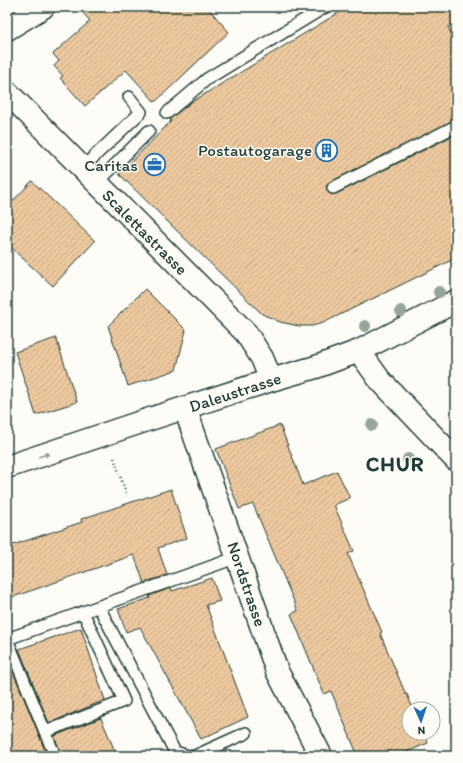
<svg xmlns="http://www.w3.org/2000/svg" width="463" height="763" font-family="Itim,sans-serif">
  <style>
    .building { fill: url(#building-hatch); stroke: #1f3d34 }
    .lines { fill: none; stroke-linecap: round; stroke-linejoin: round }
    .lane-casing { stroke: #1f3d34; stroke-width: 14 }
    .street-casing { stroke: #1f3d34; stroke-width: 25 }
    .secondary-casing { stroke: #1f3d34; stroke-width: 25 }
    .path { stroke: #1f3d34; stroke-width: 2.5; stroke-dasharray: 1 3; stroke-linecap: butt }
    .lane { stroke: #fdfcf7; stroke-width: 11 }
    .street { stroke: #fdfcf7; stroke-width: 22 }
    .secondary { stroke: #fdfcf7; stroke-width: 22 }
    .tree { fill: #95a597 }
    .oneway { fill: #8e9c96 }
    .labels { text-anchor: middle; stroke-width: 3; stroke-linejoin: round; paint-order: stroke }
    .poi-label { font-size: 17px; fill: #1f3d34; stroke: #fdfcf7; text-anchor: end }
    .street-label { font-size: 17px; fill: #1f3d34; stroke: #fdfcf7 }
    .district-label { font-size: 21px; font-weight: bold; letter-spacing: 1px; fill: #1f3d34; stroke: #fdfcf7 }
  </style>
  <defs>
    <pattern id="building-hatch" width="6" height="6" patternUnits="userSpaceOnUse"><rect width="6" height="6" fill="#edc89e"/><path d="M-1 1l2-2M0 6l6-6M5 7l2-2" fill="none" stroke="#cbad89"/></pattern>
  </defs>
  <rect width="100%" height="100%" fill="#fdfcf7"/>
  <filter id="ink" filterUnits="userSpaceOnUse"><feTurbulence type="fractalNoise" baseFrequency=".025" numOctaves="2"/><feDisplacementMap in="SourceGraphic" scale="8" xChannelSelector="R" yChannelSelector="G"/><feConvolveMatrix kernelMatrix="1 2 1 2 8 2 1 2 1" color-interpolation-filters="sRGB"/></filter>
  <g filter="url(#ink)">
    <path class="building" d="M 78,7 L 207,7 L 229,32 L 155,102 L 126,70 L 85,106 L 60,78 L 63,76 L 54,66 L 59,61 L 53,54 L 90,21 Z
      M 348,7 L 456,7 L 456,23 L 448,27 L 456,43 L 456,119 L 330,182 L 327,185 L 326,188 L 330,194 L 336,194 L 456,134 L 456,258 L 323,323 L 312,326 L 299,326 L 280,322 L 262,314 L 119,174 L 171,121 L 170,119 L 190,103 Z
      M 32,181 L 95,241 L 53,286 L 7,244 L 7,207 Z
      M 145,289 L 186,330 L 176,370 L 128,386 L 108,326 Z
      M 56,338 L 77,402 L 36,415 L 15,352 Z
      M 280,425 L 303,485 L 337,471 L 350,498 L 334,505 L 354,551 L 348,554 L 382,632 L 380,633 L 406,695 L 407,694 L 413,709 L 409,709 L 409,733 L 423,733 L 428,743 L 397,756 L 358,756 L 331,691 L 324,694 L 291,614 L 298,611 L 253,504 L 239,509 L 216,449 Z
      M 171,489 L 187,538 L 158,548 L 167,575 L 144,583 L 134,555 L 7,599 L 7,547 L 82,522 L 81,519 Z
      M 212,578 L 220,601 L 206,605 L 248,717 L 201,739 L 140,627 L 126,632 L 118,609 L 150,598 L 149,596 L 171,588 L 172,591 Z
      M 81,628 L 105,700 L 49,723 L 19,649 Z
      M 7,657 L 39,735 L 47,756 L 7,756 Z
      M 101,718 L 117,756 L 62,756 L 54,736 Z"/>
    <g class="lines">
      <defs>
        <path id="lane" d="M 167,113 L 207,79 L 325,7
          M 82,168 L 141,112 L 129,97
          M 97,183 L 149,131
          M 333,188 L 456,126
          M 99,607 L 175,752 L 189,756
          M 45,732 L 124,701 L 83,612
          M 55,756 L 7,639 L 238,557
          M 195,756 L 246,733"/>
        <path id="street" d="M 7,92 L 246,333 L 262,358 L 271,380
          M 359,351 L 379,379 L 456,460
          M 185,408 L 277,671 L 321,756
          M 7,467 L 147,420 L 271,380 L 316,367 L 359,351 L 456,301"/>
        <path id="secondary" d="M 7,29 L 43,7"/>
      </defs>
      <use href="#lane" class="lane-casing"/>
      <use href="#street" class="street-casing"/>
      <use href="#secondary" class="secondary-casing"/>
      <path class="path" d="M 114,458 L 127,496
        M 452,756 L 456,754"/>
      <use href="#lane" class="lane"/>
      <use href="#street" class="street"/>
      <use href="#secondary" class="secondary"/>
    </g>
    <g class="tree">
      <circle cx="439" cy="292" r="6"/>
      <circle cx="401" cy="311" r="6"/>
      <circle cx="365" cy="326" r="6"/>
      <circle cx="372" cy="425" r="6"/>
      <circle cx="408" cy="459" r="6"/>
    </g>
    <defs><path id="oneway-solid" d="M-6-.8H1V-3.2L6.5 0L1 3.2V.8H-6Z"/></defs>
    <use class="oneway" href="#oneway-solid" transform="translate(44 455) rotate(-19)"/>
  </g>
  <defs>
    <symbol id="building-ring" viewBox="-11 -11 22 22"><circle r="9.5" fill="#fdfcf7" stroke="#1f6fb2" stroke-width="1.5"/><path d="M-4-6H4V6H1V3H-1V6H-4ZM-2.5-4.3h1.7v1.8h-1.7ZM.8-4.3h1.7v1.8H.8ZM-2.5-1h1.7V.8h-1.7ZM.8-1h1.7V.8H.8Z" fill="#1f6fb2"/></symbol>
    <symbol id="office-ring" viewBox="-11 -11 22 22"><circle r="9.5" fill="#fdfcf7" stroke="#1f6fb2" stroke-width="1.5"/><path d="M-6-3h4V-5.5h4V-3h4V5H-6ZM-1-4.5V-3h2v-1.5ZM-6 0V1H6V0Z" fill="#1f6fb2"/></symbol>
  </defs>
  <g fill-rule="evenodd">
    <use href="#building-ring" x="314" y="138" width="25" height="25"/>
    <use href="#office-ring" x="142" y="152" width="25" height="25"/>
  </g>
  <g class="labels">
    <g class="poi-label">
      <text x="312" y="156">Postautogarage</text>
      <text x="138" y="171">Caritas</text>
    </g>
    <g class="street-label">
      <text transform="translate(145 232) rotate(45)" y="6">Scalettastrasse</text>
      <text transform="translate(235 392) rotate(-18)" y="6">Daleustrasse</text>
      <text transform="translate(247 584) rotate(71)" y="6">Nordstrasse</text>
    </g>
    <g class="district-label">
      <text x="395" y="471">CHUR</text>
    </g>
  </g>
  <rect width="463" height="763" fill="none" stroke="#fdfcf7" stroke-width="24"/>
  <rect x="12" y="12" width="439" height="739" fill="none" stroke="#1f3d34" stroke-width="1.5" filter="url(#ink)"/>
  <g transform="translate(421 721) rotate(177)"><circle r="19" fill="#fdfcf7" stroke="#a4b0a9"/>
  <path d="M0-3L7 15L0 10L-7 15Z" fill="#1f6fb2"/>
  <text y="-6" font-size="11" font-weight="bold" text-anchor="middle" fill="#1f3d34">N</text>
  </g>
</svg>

========

» Exercise goal
In which lines of the material above does the string "middle" occur? Copy them all.

» Answer to the exercise
    .labels { text-anchor: middle; stroke-width: 3; stroke-linejoin: round; paint-order: stroke }
  <text y="-6" font-size="11" font-weight="bold" text-anchor="middle" fill="#1f3d34">N</text>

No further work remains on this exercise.